Interrogée par la MAP, Mme. Mukantabana a indiqué que le gouvernement du Rwanda post-génocide a placé la promotion de la femme au centre de ses priorités, mettant en place un arsenal juridique pour renforcer leurs droits et garantir leur implication dans la prise de décision.

“En 1999, un ministère chargé du Genre et de la Promotion féminine a été créé pour la première fois. Quelques années plus tard, l’égalité entre hommes et femmes a été inscrite dans la Constitution et s’applique de façon quotidienne”, a-t-elle dit, rappelant que le pays avait mis en place, en 2005, un système de quotas favorisant la représentation des femmes en politique avant de créer ensuite un Conseil national des femmes.

Au lendemain du génocide de 1994 perpétré contre la minorité Tutsi, qui a fait plus d’un million de morts, les femmes représentaient près de 70 % de la population rwandaise. Le processus de réconciliation et de reconstruction du pays reposait, en premier lieu, sur elles.

Lors des premières années du Rwanda post-génocide, ces femmes réputées laborieuses et pointilleuses ont dû se libérer du poids des traditions et des tabous pour reconstruire un pays où tout était à reconstruire, créant des coopératives et projets agricoles, des associations de solidarité, et en dirigeant même les “Gacacas”, tribunaux communautaires qui permettaient de régler des différends de voisinage ou familiaux.

Après la multiplication des success stories féminines dans divers domaines, les femmes ont commencé à s’emparer, au fur et à mesure, de métiers réservés jusqu’ici aux hommes. Ensuite, les droits des femmes ont gagné énormément de terrain.

Mais pour Mme. Mukantabana, certains défis persistent malgré les acquis accomplis, particulièrement ceux liés à la violence à l’égard des femmes et à la pauvreté.
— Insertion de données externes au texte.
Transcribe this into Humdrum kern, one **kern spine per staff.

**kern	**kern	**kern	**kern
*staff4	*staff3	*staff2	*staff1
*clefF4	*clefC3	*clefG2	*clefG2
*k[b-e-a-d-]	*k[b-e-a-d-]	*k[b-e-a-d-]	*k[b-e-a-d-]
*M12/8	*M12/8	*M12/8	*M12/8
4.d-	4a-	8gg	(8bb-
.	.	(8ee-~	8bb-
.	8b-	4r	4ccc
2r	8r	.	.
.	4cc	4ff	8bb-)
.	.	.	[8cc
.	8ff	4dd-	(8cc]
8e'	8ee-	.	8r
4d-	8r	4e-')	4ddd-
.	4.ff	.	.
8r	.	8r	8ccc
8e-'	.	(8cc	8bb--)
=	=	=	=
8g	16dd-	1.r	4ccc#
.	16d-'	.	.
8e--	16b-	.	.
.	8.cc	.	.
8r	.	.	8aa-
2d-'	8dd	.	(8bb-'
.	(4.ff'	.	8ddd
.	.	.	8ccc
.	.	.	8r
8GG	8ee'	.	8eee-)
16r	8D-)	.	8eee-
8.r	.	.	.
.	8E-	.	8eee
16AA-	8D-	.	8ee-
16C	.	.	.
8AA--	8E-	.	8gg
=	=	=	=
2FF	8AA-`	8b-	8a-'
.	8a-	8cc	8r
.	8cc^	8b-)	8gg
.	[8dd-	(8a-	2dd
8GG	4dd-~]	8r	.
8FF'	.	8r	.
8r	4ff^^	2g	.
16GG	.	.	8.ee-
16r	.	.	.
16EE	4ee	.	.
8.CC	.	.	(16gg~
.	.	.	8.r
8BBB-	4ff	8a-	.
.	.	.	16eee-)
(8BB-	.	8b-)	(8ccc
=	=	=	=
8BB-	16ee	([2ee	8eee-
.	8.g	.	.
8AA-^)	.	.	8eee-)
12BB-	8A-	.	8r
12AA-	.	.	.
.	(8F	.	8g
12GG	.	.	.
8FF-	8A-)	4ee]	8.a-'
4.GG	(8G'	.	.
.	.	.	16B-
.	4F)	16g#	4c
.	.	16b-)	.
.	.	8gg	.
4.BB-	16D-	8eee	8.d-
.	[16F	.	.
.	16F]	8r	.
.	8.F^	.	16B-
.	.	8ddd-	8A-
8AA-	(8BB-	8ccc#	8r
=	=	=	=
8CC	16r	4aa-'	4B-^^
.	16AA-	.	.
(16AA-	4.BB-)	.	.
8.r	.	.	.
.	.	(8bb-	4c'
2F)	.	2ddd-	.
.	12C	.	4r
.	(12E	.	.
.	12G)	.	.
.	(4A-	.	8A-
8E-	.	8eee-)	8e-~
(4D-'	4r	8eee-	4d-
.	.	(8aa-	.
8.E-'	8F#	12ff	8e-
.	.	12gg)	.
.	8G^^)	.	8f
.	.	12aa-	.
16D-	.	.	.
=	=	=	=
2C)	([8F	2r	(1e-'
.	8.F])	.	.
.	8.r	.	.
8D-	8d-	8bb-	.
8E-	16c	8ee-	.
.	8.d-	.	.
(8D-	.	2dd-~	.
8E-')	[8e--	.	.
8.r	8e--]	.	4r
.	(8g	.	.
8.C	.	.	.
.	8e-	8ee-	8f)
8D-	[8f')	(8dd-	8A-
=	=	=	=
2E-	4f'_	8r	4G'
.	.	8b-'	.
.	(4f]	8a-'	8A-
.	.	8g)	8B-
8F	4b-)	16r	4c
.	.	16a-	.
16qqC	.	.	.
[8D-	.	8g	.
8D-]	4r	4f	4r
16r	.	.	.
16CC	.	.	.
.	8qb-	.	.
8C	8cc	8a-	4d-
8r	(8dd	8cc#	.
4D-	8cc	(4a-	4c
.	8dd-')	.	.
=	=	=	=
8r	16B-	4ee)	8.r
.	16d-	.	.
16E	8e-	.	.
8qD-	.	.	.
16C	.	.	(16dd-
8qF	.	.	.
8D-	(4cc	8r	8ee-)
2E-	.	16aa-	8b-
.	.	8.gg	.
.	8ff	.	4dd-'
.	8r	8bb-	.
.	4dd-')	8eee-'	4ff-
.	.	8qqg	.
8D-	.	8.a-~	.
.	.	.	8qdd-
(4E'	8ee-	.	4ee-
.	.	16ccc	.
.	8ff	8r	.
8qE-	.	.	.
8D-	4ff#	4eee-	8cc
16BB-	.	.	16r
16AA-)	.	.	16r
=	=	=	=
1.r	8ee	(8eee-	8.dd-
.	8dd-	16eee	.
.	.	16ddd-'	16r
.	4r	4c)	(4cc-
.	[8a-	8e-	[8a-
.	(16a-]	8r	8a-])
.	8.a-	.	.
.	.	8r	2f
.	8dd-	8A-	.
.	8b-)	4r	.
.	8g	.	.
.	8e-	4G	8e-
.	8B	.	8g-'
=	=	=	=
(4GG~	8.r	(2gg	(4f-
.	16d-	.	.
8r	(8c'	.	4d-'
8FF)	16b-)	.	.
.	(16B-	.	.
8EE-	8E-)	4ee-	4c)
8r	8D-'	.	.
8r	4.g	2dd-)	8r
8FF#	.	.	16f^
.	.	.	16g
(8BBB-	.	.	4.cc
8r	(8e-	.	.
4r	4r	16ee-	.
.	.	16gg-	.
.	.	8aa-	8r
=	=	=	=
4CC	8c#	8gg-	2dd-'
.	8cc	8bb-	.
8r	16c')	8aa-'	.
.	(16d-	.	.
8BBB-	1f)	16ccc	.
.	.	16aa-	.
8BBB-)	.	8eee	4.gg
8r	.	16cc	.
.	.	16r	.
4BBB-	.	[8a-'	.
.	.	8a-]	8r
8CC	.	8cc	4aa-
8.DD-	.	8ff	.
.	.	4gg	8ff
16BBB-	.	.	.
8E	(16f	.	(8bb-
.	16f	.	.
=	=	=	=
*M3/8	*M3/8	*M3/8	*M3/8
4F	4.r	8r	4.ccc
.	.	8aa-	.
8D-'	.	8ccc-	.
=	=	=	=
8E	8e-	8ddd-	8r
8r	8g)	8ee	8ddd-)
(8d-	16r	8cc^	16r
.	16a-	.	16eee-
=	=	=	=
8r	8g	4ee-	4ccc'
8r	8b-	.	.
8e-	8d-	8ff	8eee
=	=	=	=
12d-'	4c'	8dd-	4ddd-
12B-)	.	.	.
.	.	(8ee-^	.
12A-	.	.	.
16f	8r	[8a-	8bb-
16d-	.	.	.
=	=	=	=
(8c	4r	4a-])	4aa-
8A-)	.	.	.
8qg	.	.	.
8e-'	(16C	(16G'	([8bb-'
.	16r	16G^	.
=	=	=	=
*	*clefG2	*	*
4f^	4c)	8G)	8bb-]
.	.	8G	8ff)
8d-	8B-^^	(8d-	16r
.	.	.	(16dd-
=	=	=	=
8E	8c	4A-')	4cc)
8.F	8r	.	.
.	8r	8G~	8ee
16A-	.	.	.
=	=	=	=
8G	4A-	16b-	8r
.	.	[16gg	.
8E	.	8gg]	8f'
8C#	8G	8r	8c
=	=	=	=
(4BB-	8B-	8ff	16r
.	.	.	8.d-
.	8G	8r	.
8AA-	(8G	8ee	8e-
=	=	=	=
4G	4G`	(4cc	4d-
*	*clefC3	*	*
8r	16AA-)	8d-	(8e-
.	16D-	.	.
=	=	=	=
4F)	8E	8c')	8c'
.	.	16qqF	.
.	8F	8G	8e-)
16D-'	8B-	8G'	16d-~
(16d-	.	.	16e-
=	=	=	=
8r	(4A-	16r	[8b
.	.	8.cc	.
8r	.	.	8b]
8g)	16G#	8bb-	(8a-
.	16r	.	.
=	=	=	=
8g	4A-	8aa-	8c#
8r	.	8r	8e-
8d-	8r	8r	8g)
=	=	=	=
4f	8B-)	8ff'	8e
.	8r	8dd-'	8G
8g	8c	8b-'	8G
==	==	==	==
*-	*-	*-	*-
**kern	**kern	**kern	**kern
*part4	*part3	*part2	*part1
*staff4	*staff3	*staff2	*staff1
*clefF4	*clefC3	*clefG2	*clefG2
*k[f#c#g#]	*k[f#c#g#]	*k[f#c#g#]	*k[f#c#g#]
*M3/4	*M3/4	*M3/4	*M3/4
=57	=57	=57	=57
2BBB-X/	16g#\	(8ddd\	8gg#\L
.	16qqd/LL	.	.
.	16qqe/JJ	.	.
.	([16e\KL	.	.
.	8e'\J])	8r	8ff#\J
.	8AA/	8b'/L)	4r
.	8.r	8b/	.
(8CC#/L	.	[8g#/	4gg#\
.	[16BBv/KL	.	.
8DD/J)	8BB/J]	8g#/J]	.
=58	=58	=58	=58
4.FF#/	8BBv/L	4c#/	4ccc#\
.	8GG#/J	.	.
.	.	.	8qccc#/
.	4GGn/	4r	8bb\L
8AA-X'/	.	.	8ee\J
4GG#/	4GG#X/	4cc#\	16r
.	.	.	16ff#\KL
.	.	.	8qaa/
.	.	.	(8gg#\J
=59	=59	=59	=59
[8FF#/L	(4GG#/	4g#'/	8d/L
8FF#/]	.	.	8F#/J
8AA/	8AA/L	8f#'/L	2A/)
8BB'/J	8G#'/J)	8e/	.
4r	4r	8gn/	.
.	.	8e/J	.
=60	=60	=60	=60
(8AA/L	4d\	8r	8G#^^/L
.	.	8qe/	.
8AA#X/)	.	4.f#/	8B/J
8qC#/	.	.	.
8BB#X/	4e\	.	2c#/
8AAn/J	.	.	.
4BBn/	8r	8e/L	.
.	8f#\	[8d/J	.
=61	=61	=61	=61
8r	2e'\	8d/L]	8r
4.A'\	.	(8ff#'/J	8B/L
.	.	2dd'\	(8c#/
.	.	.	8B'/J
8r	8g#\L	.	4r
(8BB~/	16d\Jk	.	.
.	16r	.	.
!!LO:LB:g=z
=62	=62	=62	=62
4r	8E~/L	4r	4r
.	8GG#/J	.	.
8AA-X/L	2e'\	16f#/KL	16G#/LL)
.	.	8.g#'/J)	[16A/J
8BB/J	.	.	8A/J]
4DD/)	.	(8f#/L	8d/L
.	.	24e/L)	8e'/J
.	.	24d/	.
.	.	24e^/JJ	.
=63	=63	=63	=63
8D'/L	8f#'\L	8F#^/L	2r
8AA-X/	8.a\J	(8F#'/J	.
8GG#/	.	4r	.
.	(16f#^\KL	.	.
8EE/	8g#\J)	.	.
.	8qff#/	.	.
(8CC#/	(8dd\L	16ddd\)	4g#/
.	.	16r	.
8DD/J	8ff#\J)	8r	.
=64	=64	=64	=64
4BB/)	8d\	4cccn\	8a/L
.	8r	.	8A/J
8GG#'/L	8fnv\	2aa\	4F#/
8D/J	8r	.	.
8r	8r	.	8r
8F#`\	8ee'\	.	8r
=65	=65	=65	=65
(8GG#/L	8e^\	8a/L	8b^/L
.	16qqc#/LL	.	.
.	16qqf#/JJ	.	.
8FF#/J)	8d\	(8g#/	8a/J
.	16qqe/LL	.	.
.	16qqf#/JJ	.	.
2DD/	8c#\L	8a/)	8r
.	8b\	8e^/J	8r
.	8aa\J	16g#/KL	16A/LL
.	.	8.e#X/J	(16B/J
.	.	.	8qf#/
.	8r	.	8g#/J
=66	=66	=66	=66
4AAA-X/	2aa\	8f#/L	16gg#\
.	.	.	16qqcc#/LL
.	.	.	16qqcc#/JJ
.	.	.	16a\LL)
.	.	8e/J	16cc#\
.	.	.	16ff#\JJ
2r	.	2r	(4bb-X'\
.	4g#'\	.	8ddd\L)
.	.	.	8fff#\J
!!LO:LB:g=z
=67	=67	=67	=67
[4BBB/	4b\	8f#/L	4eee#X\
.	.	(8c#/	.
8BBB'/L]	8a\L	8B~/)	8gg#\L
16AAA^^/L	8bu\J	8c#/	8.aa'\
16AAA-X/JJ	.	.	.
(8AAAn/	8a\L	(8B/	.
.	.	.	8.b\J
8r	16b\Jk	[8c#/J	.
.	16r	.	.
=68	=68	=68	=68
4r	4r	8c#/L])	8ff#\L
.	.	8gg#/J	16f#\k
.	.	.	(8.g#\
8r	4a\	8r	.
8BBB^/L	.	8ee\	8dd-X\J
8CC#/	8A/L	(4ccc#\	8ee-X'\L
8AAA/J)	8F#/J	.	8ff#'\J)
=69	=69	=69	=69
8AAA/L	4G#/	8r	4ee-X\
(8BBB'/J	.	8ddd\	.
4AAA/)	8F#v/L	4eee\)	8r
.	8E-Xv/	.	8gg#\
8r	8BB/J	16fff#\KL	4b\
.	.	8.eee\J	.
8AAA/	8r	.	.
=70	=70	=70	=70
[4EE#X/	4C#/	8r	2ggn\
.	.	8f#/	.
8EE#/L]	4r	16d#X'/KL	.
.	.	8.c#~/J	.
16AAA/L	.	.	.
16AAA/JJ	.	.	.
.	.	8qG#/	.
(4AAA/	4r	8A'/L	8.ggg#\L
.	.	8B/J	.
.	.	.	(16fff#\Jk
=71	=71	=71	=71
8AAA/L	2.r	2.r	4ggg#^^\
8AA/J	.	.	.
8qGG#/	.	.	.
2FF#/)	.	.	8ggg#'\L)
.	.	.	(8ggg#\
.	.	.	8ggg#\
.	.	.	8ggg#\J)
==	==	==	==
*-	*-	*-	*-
“Les chiffres officiels démontrent qu’au moins 35 % des femmes rwandaises ont subi des violences de genre au cours de leur vie, et 22 % d’entre elles ont été victimes de violences sexuelles”, a-t-elle fait observer, soulignant qu’il y a encore des efforts à consentir pour mettre fin à la violence à l’égard des femmes.

Elle indiqué que c’est leur partenaire qui est l’auteur de ces violences, le plus souvent, ajoutant que de nombreux hommes quittent leur domicile quand les problèmes deviennent trop importants, laissant derrière eux des femmes avec enfants, sans aucune assistance.

“Un autre défi de taille qui préoccupe aujourd’hui les autorités et les associations de défense des droits des femmes est la pauvreté, qui s’est aggravée de façon inquiétante avec la pandémie de la Covid-19 et les effets grandissants du changement climatique”, a relevé cette ardente militante des droits des femmes au Rwanda, insistant sur l’importance de multiplier les initiatives visant à impliquer les femmes dans les projets socio-économiques.

Force est de constater que le développement remarquable qu’a connu le Rwanda en seulement un quart de siècle et le taux impressionnant de 8% de croissance économique annuelle du pays est dû, en partie, à la contribution de la gent féminine qui laisse des empreintes dans tous les secteurs et tous les domaines.

Les noms de Louise Mushikiwabo, l’influente rwandaise qui dirige l’Organisation internationale de la francophonie, Clare Akamanzi, puissante directrice de l’Office rwandais de développement, ou encore d’Yvonne Makolo, présidente de la compagnie aérienne nationale, sont connus de tous les Rwandais.

Parmi ces femmes qui ne cessent d’inspirer les jeunes rwandaises désireuses d’accéder aux postes de responsabilité, figurent aussi Paula Ingabire, l’infatigable ministre des TIC et de l’Innovation, Diane Karusisi, la directrice générale de Bank of Kigali et Jolie Murenzi, célèbre artiste et figure de proue de la scène culturelle rwandaise.